Simply amazing news. French Armenian director, actor, writer and producer Serge Avedikian received the highest award at Cannes - Palme d'Or - Short Film, 2010, for Chienne d’Histoire (Barking Island). [Another director of Armenian origin, Lebanese Armenian video artist and filmmaker Vatche Boulghourjian was awarded 3rd prize Cinéfondation Ex-aequo, 2010, for Hinkerord Zorasune (The Fifth Column). Congrats, Vatche!!]

Congrats, dear Serge!!

Serge Avedikian made an unforgettable mark on the history of world gay cinema by playing in a very different wartime love story - Nous étions un seul homme (We Were One Man), film by renown French director Philippe Vallois in 1979.



Critiques call it the “most unusual wartime love story”, “a modern gay classic”.
“We Were One Man' had its U.S. premiere at the Chicago International Film Festival in 1980, where it was awarded the prestigious Silver Hugo. Written, produced, edited, and directed by France's premiere gay director, Philippe Vallois [...]

Serge Avedikian who plays the French simple minded country asylum runaway Guy and Piotr Stanislas who plays the German soldier Rolf both deliver performances which are truly extraordinary.”

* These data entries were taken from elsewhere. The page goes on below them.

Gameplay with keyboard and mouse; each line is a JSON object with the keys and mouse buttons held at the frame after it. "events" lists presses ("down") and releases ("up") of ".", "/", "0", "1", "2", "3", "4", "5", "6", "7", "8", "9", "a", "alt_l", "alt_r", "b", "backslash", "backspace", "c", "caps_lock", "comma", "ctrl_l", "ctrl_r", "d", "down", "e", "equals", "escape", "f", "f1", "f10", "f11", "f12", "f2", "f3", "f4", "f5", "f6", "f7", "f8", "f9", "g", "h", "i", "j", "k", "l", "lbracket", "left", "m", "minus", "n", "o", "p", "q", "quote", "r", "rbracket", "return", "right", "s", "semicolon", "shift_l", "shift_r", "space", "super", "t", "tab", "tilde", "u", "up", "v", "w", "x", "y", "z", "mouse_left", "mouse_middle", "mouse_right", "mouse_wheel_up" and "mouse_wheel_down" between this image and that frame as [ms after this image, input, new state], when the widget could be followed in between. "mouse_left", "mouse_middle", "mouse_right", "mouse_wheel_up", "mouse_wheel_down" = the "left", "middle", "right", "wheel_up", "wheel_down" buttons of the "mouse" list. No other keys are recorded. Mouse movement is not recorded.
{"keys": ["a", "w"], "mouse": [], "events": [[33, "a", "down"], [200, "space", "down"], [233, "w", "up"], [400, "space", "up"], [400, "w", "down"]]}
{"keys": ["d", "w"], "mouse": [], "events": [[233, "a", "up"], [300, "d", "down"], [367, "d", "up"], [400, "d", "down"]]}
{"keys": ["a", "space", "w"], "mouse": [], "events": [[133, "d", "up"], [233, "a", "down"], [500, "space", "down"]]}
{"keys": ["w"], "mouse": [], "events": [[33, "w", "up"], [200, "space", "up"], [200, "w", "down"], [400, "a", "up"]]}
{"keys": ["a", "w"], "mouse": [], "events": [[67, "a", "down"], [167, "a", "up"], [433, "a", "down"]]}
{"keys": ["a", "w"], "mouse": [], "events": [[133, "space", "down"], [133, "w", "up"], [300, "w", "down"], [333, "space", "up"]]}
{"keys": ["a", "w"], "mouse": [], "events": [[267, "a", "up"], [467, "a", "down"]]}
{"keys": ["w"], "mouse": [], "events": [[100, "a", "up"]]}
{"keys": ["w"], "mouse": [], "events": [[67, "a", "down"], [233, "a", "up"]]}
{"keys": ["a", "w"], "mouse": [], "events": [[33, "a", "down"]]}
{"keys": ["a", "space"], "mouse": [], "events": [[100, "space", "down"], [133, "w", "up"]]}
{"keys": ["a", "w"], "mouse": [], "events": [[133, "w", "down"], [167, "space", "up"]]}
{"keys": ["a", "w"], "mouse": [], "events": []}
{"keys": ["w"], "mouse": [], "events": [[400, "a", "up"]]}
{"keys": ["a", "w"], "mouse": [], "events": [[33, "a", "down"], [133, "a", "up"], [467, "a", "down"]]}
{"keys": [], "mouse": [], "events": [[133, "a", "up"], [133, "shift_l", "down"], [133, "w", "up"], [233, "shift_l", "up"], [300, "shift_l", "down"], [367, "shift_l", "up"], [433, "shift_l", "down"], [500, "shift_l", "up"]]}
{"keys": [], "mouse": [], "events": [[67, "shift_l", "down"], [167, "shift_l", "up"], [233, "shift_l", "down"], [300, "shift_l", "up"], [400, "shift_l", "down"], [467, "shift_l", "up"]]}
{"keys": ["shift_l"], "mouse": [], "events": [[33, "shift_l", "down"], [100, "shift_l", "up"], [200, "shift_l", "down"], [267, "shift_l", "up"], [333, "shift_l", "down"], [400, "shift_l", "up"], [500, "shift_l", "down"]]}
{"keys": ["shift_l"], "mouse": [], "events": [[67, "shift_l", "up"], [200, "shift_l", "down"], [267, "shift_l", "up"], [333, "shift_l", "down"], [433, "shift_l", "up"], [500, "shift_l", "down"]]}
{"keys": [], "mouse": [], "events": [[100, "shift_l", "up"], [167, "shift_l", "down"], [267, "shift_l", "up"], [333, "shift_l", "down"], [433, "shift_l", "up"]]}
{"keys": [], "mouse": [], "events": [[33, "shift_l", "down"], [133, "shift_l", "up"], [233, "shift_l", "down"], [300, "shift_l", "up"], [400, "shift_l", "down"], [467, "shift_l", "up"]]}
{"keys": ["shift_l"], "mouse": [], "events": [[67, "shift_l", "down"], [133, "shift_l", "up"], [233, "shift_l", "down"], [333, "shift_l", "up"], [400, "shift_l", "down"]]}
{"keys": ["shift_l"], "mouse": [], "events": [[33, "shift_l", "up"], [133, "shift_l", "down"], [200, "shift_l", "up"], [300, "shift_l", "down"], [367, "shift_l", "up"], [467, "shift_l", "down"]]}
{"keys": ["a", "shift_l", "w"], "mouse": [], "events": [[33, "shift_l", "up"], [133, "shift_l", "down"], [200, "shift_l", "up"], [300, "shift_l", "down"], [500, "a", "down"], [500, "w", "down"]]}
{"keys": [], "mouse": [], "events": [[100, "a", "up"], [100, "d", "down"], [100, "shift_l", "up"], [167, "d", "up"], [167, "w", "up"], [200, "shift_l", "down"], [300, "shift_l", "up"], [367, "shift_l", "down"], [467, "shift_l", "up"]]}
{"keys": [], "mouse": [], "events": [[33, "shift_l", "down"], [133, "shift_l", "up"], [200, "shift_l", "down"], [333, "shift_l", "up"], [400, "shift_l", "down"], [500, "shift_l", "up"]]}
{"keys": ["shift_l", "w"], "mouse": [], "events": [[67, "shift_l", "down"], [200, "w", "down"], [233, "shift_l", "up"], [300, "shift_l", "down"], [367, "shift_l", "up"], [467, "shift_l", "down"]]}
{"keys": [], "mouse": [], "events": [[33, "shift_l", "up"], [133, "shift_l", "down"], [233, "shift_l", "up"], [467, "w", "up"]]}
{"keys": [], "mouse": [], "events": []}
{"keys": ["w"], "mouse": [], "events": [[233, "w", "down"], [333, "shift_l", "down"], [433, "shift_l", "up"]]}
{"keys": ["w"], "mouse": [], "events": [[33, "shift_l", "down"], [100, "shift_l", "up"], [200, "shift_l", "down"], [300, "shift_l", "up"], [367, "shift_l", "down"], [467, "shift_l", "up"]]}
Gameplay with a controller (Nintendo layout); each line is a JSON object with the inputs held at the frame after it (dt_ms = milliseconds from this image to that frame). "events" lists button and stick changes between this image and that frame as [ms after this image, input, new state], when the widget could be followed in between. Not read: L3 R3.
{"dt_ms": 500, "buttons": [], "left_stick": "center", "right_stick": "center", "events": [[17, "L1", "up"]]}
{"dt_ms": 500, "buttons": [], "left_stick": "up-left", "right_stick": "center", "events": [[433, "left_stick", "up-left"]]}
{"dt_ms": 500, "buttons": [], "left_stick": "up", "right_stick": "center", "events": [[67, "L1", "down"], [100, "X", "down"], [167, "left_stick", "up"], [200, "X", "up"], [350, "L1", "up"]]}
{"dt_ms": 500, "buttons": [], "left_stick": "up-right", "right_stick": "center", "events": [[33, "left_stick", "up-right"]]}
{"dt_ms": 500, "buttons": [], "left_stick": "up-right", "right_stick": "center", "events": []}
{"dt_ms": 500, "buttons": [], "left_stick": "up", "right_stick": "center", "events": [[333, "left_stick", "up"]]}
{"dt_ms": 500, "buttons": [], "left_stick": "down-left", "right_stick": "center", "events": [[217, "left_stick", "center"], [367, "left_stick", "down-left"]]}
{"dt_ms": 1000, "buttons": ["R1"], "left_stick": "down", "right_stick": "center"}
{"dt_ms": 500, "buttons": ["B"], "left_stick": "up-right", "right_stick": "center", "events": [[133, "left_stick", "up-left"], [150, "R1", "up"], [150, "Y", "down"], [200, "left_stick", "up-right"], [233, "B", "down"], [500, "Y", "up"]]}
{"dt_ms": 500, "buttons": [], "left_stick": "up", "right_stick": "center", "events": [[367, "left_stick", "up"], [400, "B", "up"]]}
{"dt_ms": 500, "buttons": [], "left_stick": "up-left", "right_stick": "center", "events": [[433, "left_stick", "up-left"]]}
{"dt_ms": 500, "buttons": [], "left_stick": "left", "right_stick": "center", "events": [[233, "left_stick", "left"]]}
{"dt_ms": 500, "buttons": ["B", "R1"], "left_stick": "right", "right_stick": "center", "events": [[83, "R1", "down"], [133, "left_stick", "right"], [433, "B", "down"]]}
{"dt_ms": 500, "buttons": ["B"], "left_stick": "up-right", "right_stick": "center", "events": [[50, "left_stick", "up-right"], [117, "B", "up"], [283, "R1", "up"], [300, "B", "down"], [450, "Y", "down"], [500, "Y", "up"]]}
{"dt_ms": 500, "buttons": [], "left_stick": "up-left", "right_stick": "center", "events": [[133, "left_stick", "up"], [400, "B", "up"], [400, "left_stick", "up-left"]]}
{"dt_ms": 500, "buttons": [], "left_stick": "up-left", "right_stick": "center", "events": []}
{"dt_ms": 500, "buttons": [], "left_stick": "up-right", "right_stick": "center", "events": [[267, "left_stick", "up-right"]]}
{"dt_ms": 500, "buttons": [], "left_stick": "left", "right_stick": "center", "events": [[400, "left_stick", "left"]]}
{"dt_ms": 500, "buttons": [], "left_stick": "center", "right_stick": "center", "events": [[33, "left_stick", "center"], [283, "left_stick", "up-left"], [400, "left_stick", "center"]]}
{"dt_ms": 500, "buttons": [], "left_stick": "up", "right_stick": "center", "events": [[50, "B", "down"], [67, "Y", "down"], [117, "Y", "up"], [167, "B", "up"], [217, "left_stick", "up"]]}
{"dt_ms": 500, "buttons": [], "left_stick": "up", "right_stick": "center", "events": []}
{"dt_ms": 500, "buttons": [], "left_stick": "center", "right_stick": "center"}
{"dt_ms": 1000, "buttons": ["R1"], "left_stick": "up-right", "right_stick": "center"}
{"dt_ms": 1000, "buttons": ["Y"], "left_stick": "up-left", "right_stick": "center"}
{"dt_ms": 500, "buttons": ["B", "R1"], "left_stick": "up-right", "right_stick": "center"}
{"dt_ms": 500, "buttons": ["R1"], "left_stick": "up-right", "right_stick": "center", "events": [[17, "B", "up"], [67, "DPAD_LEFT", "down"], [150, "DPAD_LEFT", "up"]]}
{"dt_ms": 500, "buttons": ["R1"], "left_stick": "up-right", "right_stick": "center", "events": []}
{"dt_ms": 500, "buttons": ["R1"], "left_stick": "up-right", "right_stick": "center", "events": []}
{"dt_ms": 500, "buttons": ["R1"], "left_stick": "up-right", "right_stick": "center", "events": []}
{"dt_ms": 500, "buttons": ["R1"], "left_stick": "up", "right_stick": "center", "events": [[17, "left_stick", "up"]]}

“In rural France, a male farmer comes across a wounded German officer. Allowing his pacifist nature to supersede his patriotism, the farmer hides the German in his barn. The two men become friends....and then, lovers. Handled with taste (if not always discretion), We Were One Man offers a fascinating variation on the standard "opposites attract" theme.”


***
Brief biography (based on Wikipedia): Avedikian’s parents were born in France, children of survivors of the 1915 Armenian Genocide. In 1947, influenced by Stalin's and Maurice Thorez' propaganda, they left to rejoin the motherland, where Avedikian, born in Yerevan in 1955, attended the French school. At the age of fifteen along with his family, he returned to France. He got his stage debut in college, in his professor's amateur theater company. After studies at the Conservatory of Dramatic Arts in Meudon (France), he arrived in Paris in 1971 where he worked with the students of the Paris Conservatory. In 1976, he created a theater company and produced several plays. At the same time, he pursued a career as a theater, movie and television actor. In 1988, he founded his own production company but continues to direct films. Currently, he is working on his first feature film The Last Round.